Any help would be appreciated, even if you just want to guide me along finding this out myself. I haven't opened Houdini in a while, but I thought this would be a good way to get familiar again.

Connecting particles with a mesh March 30, 2012, 2:59 p.m.

Just tried adding a Tetrahedralize set to Connected Polygons. It seems to connect the ends back together as well as connecting many things, similar to what the Trail did whenever Close Rows was checked.

However, you got me on the right path. Using a Polywire after the Trail when it is set to Connect Polygons and Close Rows is off works by creating the geometry along those created lines.

Thank you for answering that for me.

That brings me to my other solution that I alluded to in my first post.

If I create a point emitter that is animated and emits points that never die, how would I go about generating cylinders on each particles birth that connect to another point? It would have to remember the point because as the emitter animates, the cylinders should stay connected to the same points so they don't jump around.

I'm just thinking this out as I'm typing it because I'm not at my machine right now.

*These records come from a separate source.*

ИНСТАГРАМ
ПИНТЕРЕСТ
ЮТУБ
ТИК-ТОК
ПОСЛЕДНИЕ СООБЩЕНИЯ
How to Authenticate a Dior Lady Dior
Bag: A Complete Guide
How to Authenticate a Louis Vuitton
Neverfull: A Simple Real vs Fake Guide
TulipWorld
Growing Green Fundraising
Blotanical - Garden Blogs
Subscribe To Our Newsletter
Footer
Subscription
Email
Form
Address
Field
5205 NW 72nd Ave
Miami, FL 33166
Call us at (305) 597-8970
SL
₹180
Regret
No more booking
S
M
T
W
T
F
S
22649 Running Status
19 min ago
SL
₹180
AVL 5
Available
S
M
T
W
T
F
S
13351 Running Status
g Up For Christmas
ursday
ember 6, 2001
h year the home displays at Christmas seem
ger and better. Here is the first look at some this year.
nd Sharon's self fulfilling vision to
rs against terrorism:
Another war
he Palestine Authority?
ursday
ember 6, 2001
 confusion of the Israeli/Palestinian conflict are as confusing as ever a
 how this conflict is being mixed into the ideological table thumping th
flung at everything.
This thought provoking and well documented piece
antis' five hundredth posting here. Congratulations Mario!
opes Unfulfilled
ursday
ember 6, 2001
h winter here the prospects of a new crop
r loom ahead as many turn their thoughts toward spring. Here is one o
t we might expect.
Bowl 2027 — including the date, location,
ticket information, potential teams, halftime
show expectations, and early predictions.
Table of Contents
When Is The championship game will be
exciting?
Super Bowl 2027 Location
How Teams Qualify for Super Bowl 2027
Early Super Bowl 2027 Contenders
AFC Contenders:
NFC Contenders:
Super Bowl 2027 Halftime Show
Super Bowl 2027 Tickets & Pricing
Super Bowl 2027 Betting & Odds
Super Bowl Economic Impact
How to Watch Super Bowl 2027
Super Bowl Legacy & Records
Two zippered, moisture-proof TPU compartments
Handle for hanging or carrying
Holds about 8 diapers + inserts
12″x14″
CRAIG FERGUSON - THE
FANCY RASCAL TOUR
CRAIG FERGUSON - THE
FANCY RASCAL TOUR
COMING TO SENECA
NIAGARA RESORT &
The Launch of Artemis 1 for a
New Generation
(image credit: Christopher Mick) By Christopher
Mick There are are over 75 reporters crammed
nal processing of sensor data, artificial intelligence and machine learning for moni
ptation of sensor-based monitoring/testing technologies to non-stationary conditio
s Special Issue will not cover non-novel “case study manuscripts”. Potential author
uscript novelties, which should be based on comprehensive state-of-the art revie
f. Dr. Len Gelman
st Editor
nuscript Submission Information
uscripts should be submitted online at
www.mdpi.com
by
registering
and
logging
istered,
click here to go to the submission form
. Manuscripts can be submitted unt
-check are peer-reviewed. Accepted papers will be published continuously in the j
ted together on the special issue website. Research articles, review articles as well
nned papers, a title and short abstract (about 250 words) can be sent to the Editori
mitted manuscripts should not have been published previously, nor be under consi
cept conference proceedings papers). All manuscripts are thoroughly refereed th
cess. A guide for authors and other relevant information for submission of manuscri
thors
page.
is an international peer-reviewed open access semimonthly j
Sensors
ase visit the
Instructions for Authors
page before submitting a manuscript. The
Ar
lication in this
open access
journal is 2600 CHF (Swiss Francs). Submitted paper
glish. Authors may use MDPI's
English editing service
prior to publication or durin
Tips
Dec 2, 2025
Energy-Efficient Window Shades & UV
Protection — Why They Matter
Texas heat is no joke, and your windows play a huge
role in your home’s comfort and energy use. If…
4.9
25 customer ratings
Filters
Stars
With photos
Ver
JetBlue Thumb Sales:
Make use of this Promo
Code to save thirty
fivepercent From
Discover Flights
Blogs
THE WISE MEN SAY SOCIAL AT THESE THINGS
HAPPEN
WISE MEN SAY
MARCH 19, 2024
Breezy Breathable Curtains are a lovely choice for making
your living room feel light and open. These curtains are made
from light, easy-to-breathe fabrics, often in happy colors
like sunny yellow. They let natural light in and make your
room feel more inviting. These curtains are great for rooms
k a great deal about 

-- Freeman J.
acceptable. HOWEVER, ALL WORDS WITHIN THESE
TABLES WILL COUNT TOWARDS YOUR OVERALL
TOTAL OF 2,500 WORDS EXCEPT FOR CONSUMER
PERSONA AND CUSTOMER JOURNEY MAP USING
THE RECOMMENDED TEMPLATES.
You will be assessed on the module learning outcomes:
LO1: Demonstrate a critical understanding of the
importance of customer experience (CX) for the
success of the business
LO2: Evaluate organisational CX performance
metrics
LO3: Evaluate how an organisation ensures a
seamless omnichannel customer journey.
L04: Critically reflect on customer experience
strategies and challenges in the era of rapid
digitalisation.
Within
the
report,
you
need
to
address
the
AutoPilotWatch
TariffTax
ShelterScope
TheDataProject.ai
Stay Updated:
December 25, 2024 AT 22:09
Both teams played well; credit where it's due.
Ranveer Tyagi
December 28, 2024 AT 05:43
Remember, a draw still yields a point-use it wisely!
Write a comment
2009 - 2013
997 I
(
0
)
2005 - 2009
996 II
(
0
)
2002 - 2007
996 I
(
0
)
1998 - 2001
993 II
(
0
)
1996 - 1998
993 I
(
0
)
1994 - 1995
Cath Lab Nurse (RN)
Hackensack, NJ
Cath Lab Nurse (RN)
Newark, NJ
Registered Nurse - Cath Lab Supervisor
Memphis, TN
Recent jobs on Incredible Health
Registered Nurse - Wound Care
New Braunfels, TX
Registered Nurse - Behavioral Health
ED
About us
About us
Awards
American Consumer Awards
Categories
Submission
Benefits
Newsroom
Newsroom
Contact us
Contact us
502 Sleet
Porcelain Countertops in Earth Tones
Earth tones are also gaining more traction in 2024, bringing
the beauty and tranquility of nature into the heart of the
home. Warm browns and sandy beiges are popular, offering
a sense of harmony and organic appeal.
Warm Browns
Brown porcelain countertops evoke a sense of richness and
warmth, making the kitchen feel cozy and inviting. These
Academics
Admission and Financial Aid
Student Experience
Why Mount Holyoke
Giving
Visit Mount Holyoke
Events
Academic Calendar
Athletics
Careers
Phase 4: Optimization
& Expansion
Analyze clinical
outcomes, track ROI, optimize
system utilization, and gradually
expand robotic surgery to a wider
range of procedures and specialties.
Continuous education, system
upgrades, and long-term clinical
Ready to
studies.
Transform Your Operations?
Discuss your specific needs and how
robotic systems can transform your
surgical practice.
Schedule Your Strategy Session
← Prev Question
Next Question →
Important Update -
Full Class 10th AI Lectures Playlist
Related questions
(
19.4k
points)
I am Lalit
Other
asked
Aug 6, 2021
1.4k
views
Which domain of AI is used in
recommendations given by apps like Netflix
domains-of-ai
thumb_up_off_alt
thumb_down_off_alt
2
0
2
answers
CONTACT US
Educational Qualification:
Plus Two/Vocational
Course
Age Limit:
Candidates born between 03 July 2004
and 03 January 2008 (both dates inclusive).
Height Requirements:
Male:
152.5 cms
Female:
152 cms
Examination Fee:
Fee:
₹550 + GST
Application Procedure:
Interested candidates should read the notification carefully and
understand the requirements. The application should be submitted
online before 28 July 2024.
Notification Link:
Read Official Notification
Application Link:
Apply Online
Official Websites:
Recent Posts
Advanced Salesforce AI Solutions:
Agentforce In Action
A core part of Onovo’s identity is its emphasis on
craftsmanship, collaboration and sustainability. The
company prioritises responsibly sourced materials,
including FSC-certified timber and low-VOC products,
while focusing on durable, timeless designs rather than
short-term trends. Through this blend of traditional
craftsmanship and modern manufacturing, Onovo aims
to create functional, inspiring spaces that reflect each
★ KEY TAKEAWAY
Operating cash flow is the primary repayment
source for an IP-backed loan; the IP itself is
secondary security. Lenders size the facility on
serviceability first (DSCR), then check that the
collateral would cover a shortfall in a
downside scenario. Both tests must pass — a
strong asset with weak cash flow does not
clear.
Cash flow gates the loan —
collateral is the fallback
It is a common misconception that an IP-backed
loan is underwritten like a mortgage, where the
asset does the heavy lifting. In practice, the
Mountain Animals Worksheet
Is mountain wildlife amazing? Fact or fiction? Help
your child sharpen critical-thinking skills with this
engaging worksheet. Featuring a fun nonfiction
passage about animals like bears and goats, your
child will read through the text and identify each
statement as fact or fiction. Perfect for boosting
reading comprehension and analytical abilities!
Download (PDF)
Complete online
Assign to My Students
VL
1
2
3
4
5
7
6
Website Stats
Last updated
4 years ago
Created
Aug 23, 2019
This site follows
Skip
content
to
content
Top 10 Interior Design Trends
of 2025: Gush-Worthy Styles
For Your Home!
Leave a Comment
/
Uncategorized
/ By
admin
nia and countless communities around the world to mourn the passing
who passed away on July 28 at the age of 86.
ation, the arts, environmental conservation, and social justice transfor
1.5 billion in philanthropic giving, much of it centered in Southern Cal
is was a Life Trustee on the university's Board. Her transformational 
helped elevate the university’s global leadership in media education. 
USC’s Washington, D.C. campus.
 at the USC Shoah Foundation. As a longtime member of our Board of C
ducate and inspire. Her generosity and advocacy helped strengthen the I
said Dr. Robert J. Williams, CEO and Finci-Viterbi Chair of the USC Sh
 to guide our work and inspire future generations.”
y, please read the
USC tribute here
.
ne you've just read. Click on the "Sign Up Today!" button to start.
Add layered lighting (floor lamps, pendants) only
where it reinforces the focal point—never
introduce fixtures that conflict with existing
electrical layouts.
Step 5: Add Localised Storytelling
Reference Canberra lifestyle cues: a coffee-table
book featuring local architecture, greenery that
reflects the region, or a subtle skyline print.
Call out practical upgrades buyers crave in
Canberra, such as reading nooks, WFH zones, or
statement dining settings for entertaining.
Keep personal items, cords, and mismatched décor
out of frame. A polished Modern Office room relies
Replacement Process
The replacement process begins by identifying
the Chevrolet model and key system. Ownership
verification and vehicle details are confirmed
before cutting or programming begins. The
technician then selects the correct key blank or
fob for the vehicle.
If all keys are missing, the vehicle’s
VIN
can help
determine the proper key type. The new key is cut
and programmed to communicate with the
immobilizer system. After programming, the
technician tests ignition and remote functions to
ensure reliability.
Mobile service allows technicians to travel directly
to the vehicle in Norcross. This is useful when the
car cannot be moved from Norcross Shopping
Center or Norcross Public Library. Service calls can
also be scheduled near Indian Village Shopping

I would need a way to execute something (a scripted node or another node chain) each time a particle is born. Then, whenever it is born, I check the nearest particles to see if they have no more than five connections. If it doesn't, then I would connect the two particles with a Line that I could then use Polywire to generate geometry, right? It would have to know the points because the particles would be moving based on the inherited velocity of the animating emitter, so the cylinders would be slowly getting longer as the points grew away from each other.

I'm attaching a file of what I ended up figuring out with your suggestion. It's as bare-bones as possible: particles animated with geometry connecting them. The Timeshift node is set to freeze it to frame 240 so that the geometry is always there. If you want to see the geometry created from the animated particles as they animate, bypass that node.